Postgresql – Performance: where before or after join

join;performancepostgresqlpostgresql-performance

I am doing a query like this:

select 
   * 
from 
   table1 join table2 on table1.fieldjoin = table2.fieldjoin
where 
   table1.field = 'y'

I would ask is this query equivalent in terms of performance to this:

select 
    * 
from 
  (select * from table1 where field = 'y') as t1 join table2 
  on table1.fieldjoin = table2.fieldjoin

That is by explicting doing a where inside the joined table

Best Answer

A SQL query is a definition of what data to return. There is a component of the database called the optimizer which determines how to get that data - which indexes to use, if any, in which sequence, which join algorithm to use etc. The output of that component is a query plan, the equivalent of a procedural program in the DBMS's internal execution language. The optimizer is free to choose any plan it likes as long as it is guaranteed to produce the output required by the SQL.

Sometimes queries which are logically equivalent but use different syntax will produce quite different query plans. Sometimes the optimizer recognizes the equivalence and produces the same plan for both statements. It can be difficult to predict which without good understanding of the working of the optimizer.

However, the optimizer does make available to us these plans.

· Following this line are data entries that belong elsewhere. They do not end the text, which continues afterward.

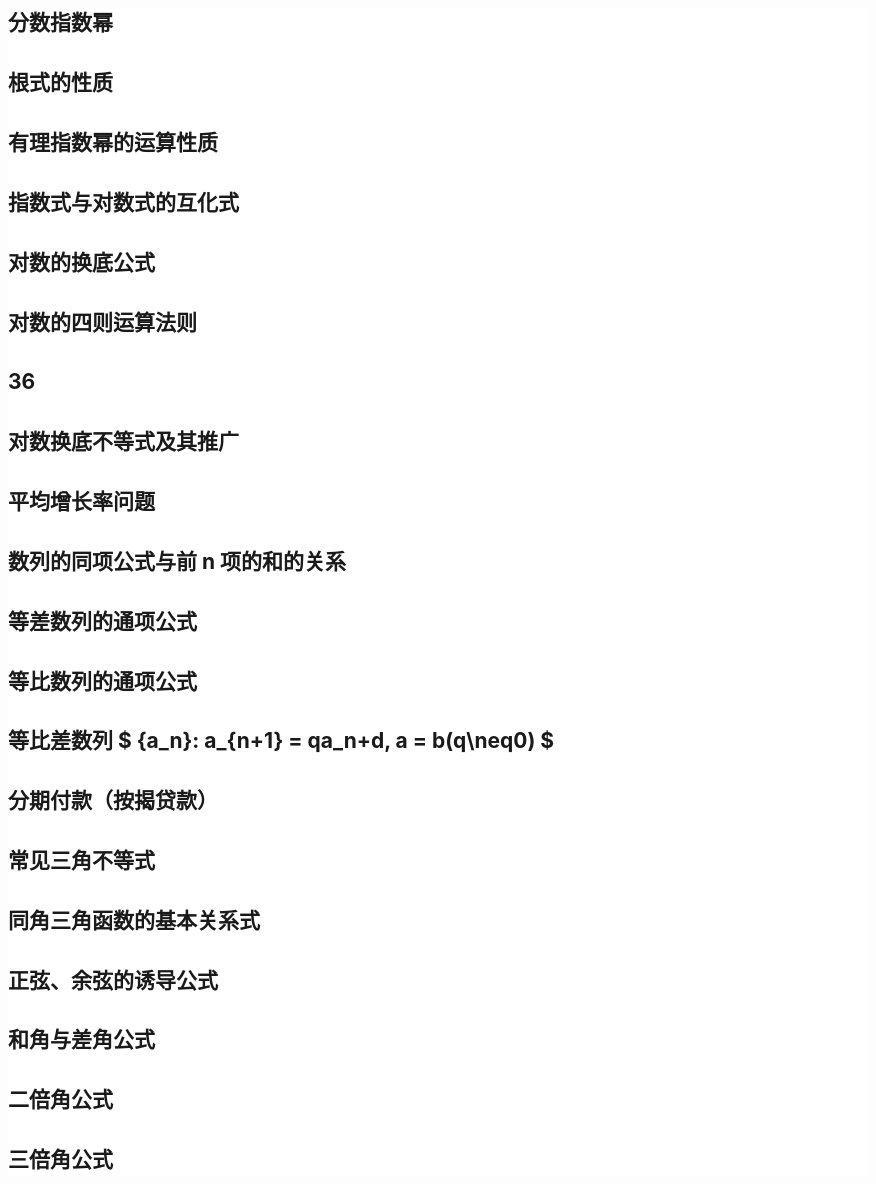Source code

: ## 分数指数幂

## 根式的性质

## 有理指数幂的运算性质

## 指数式与对数式的互化式

## 对数的换底公式

## 对数的四则运算法则

## 36

## 对数换底不等式及其推广

## 平均增长率问题

## 数列的同项公式与前 n 项的和的关系

## 等差数列的通项公式

## 等比数列的通项公式

## 等比差数列 $ \{a_n\}: a_\{n+1\} = qa_n+d, a = b(q\neq0) $

## 分期付款（按揭贷款）

## 常见三角不等式

## 同角三角函数的基本关系式

## 正弦、余弦的诱导公式

## 和角与差角公式

## 二倍角公式

## 三倍角公式
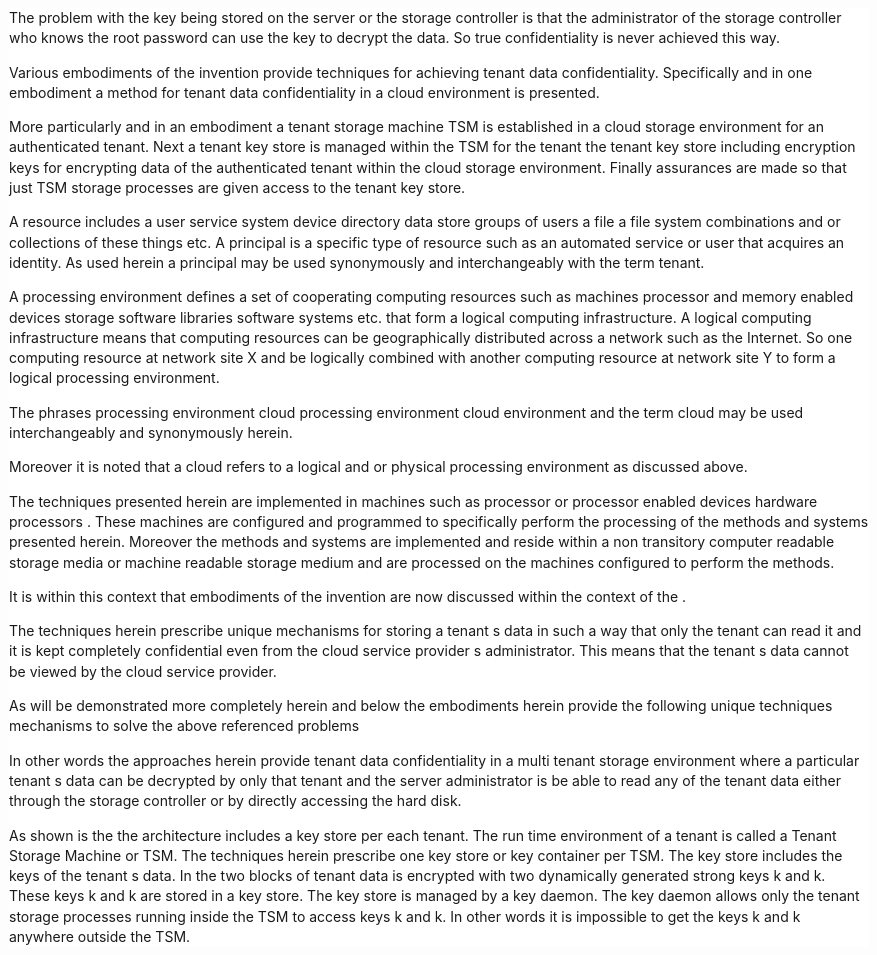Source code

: The problem with the key being stored on the server or the storage controller is that the administrator of the storage controller who knows the root password can use the key to decrypt the data. So true confidentiality is never achieved this way.

Various embodiments of the invention provide techniques for achieving tenant data confidentiality. Specifically and in one embodiment a method for tenant data confidentiality in a cloud environment is presented.

More particularly and in an embodiment a tenant storage machine TSM is established in a cloud storage environment for an authenticated tenant. Next a tenant key store is managed within the TSM for the tenant the tenant key store including encryption keys for encrypting data of the authenticated tenant within the cloud storage environment. Finally assurances are made so that just TSM storage processes are given access to the tenant key store.

A resource includes a user service system device directory data store groups of users a file a file system combinations and or collections of these things etc. A principal is a specific type of resource such as an automated service or user that acquires an identity. As used herein a principal may be used synonymously and interchangeably with the term tenant. 

A processing environment defines a set of cooperating computing resources such as machines processor and memory enabled devices storage software libraries software systems etc. that form a logical computing infrastructure. A logical computing infrastructure means that computing resources can be geographically distributed across a network such as the Internet. So one computing resource at network site X and be logically combined with another computing resource at network site Y to form a logical processing environment.

The phrases processing environment cloud processing environment cloud environment and the term cloud may be used interchangeably and synonymously herein.

Moreover it is noted that a cloud refers to a logical and or physical processing environment as discussed above.

The techniques presented herein are implemented in machines such as processor or processor enabled devices hardware processors . These machines are configured and programmed to specifically perform the processing of the methods and systems presented herein. Moreover the methods and systems are implemented and reside within a non transitory computer readable storage media or machine readable storage medium and are processed on the machines configured to perform the methods.

It is within this context that embodiments of the invention are now discussed within the context of the .

The techniques herein prescribe unique mechanisms for storing a tenant s data in such a way that only the tenant can read it and it is kept completely confidential even from the cloud service provider s administrator. This means that the tenant s data cannot be viewed by the cloud service provider.

As will be demonstrated more completely herein and below the embodiments herein provide the following unique techniques mechanisms to solve the above referenced problems 

In other words the approaches herein provide tenant data confidentiality in a multi tenant storage environment where a particular tenant s data can be decrypted by only that tenant and the server administrator is be able to read any of the tenant data either through the storage controller or by directly accessing the hard disk.

As shown is the the architecture includes a key store per each tenant. The run time environment of a tenant is called a Tenant Storage Machine or TSM. The techniques herein prescribe one key store or key container per TSM. The key store includes the keys of the tenant s data. In the two blocks of tenant data is encrypted with two dynamically generated strong keys k and k. These keys k and k are stored in a key store. The key store is managed by a key daemon. The key daemon allows only the tenant storage processes running inside the TSM to access keys k and k. In other words it is impossible to get the keys k and k anywhere outside the TSM.
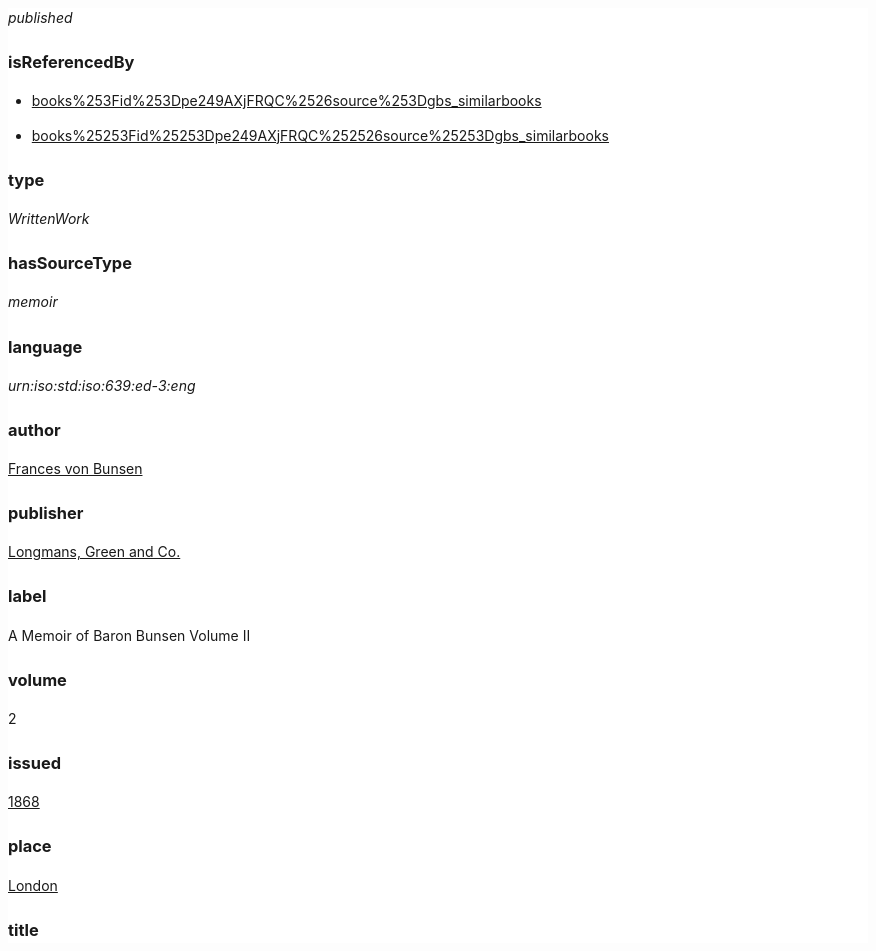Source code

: *published*

### isReferencedBy

 - [books%253Fid%253Dpe249AXjFRQC%2526source%253Dgbs_similarbooks](#books%253Fid%253Dpe249AXjFRQC%2526source%253Dgbs_similarbooks)

 - [books%25253Fid%25253Dpe249AXjFRQC%252526source%25253Dgbs_similarbooks](#books%25253Fid%25253Dpe249AXjFRQC%252526source%25253Dgbs_similarbooks)

### type


*WrittenWork*

### hasSourceType


*memoir*

### language


*urn:iso:std:iso:639:ed-3:eng*

### author


[Frances von Bunsen](#Frances-von-Bunsen)

### publisher


[Longmans, Green and Co.](#Longmans-Green-and-Co.)

### label


A Memoir of Baron Bunsen Volume II

### volume


2

### issued


[1868](#1868)

### place


[London](#London)

### title

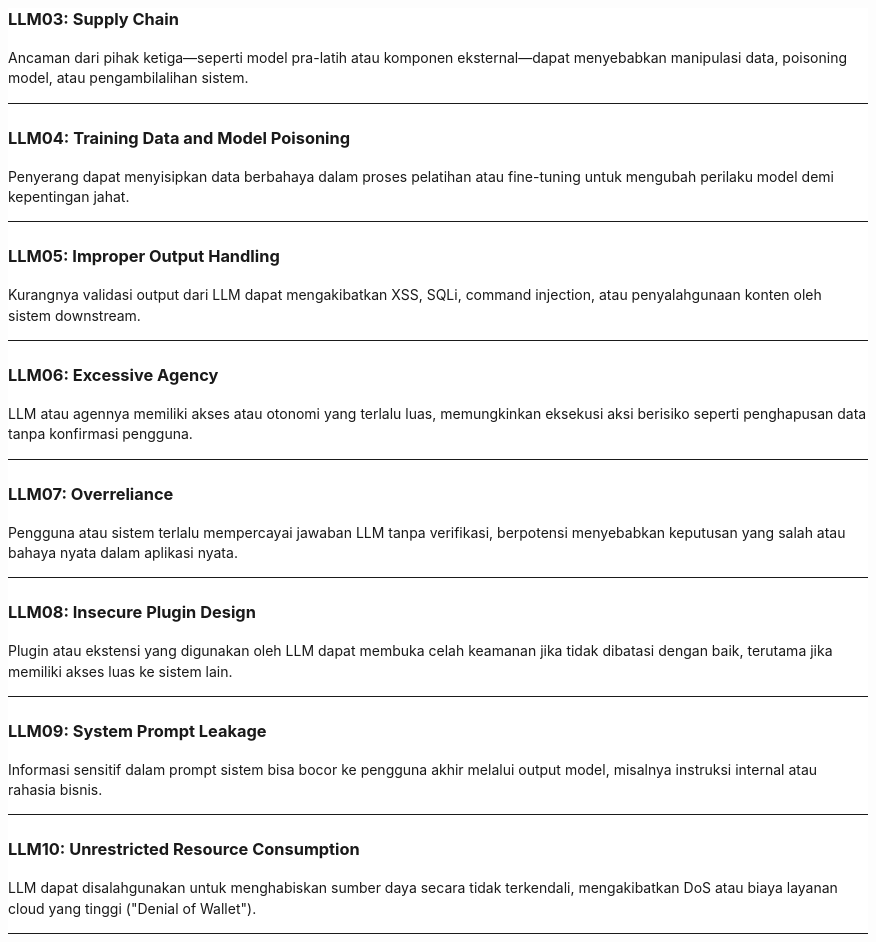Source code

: 
### **LLM03: Supply Chain**

Ancaman dari pihak ketiga—seperti model pra-latih atau komponen eksternal—dapat menyebabkan manipulasi data, poisoning model, atau pengambilalihan sistem.

---

### **LLM04: Training Data and Model Poisoning**

Penyerang dapat menyisipkan data berbahaya dalam proses pelatihan atau fine-tuning untuk mengubah perilaku model demi kepentingan jahat.

---

### **LLM05: Improper Output Handling**

Kurangnya validasi output dari LLM dapat mengakibatkan XSS, SQLi, command injection, atau penyalahgunaan konten oleh sistem downstream.

---

### **LLM06: Excessive Agency**

LLM atau agennya memiliki akses atau otonomi yang terlalu luas, memungkinkan eksekusi aksi berisiko seperti penghapusan data tanpa konfirmasi pengguna.

---

### **LLM07: Overreliance**

Pengguna atau sistem terlalu mempercayai jawaban LLM tanpa verifikasi, berpotensi menyebabkan keputusan yang salah atau bahaya nyata dalam aplikasi nyata.

---

### **LLM08: Insecure Plugin Design**

Plugin atau ekstensi yang digunakan oleh LLM dapat membuka celah keamanan jika tidak dibatasi dengan baik, terutama jika memiliki akses luas ke sistem lain.

---

### **LLM09: System Prompt Leakage**

Informasi sensitif dalam prompt sistem bisa bocor ke pengguna akhir melalui output model, misalnya instruksi internal atau rahasia bisnis.

---

### **LLM10: Unrestricted Resource Consumption**

LLM dapat disalahgunakan untuk menghabiskan sumber daya secara tidak terkendali, mengakibatkan DoS atau biaya layanan cloud yang tinggi ("Denial of Wallet").

---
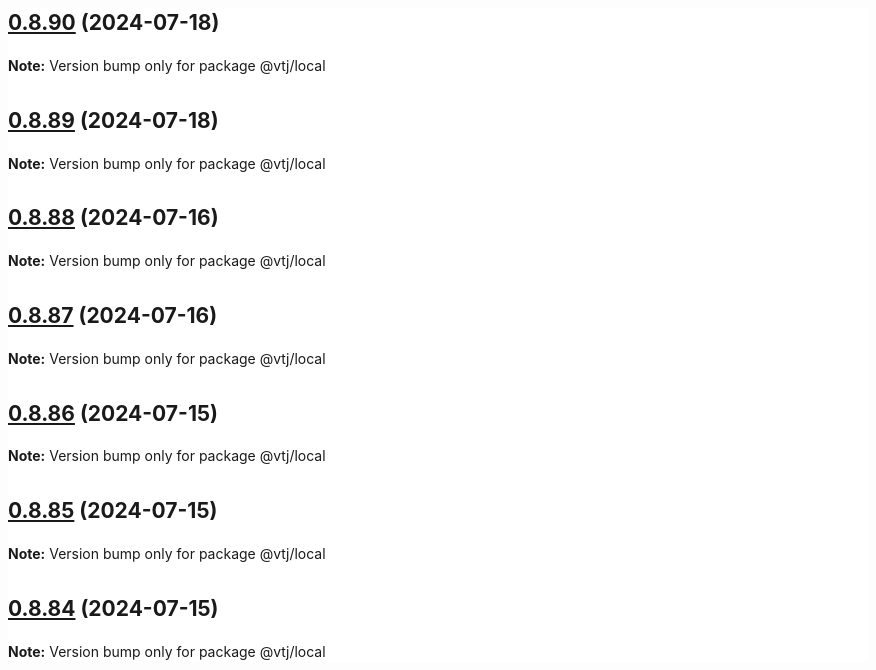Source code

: 


## [0.8.90](https://gitee.com/newgateway/vtj/compare/@vtj/local@0.8.89...@vtj/local@0.8.90) (2024-07-18)

**Note:** Version bump only for package @vtj/local





## [0.8.89](https://gitee.com/newgateway/vtj/compare/@vtj/local@0.8.88...@vtj/local@0.8.89) (2024-07-18)

**Note:** Version bump only for package @vtj/local





## [0.8.88](https://gitee.com/newgateway/vtj/compare/@vtj/local@0.8.87...@vtj/local@0.8.88) (2024-07-16)

**Note:** Version bump only for package @vtj/local





## [0.8.87](https://gitee.com/newgateway/vtj/compare/@vtj/local@0.8.86...@vtj/local@0.8.87) (2024-07-16)

**Note:** Version bump only for package @vtj/local





## [0.8.86](https://gitee.com/newgateway/vtj/compare/@vtj/local@0.8.85...@vtj/local@0.8.86) (2024-07-15)

**Note:** Version bump only for package @vtj/local





## [0.8.85](https://gitee.com/newgateway/vtj/compare/@vtj/local@0.8.84...@vtj/local@0.8.85) (2024-07-15)

**Note:** Version bump only for package @vtj/local





## [0.8.84](https://gitee.com/newgateway/vtj/compare/@vtj/local@0.8.83...@vtj/local@0.8.84) (2024-07-15)

**Note:** Version bump only for package @vtj/local
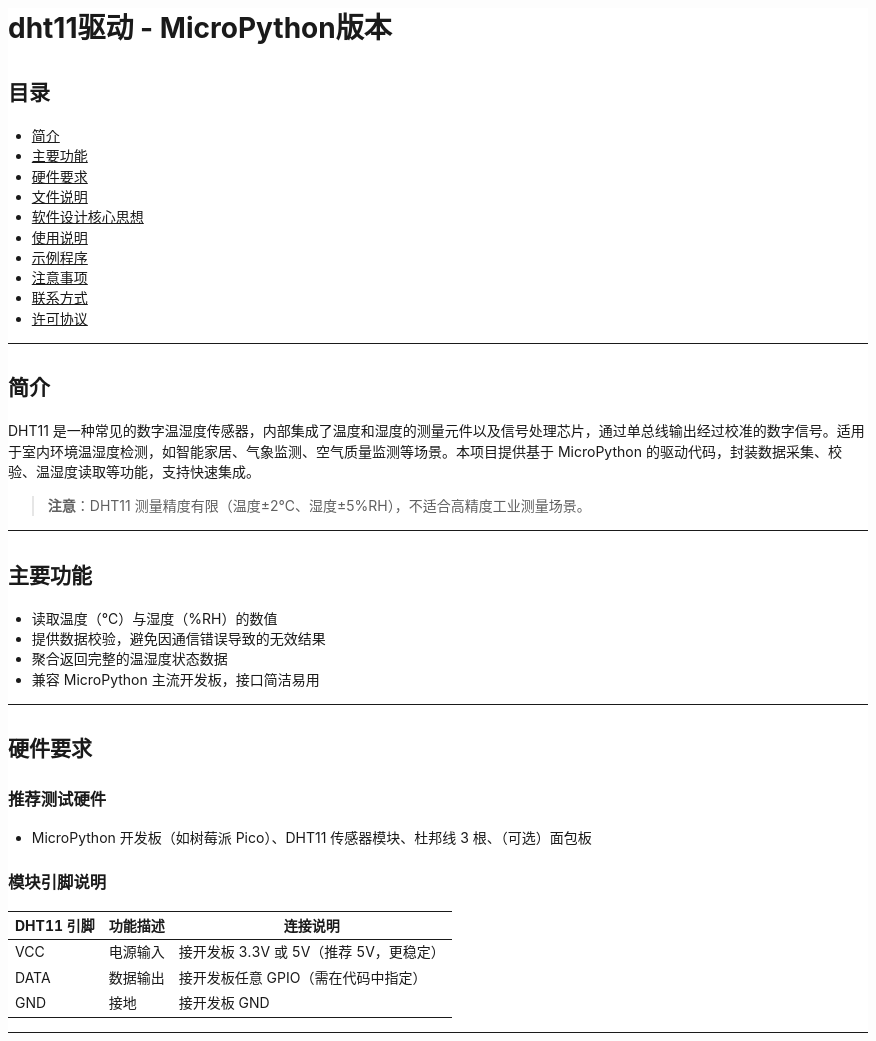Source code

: # dht11驱动 - MicroPython版本
## 目录
- [简介](#简介)
- [主要功能](#主要功能)
- [硬件要求](#硬件要求)
- [文件说明](#文件说明)
- [软件设计核心思想](#软件设计核心思想)
- [使用说明](#使用说明)
- [示例程序](#示例程序)
- [注意事项](#注意事项)
- [联系方式](#联系方式)
- [许可协议](#许可协议)
---
## 简介

DHT11 是一种常见的数字温湿度传感器，内部集成了温度和湿度的测量元件以及信号处理芯片，通过单总线输出经过校准的数字信号。适用于室内环境温湿度检测，如智能家居、气象监测、空气质量监测等场景。本项目提供基于 MicroPython 的驱动代码，封装数据采集、校验、温湿度读取等功能，支持快速集成。

> **注意**：DHT11 测量精度有限（温度±2℃、湿度±5%RH），不适合高精度工业测量场景。

---

## 主要功能

* 读取温度（℃）与湿度（%RH）的数值
* 提供数据校验，避免因通信错误导致的无效结果
* 聚合返回完整的温湿度状态数据
* 兼容 MicroPython 主流开发板，接口简洁易用

---

## 硬件要求

### 推荐测试硬件

* MicroPython 开发板（如树莓派 Pico）、DHT11 传感器模块、杜邦线 3 根、（可选）面包板

### 模块引脚说明

| DHT11 引脚 | 功能描述 | 连接说明                      |
| -------- | ---- | ------------------------- |
| VCC      | 电源输入 | 接开发板 3.3V 或 5V（推荐 5V，更稳定） |
| DATA     | 数据输出 | 接开发板任意 GPIO（需在代码中指定）      |
| GND      | 接地   | 接开发板 GND                  |

---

In PostgreSQL they can be retrieved using EXPLAIN. If the plans for the two queries are the same there will be no performance difference between them. Different plans will have different performance, though it may be slight.

There are a great many factors which go into constructing a plan other than the SQL. So a change in table cardinality (e.g. as time passes, or between production and development environments), or a different version of Postgres may produce a different plans for the same SQL statement.